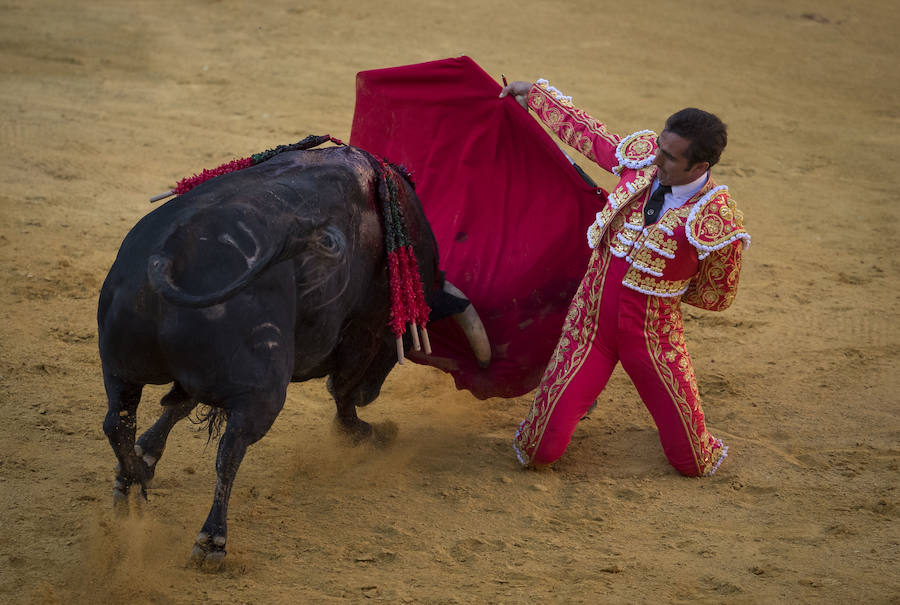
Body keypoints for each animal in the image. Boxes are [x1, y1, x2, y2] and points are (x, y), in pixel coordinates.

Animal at [97, 142, 488, 572]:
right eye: (396, 335)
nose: (372, 394)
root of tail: (167, 256)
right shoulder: (362, 330)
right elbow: (343, 394)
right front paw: (369, 431)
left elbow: (177, 406)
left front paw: (146, 457)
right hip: (265, 389)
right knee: (230, 449)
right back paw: (212, 540)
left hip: (120, 367)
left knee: (118, 421)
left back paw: (130, 487)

----------------------------------------

Output all of the data word for word, excluding any pictures.

Body keypoints for each animal in the image. Boxes are [x1, y1, x2, y2] and points are (x, y), in pixel coordinates.

Animal at [97, 142, 488, 572]:
right eye: (396, 335)
nose: (372, 394)
root of tail: (167, 256)
right shoulder: (362, 330)
right elbow: (343, 394)
right front paw: (369, 431)
left elbow: (177, 406)
left front paw: (146, 457)
right hip: (265, 389)
right knee: (230, 449)
right back paw: (212, 540)
left hip: (120, 367)
left knee: (118, 421)
left back paw: (130, 487)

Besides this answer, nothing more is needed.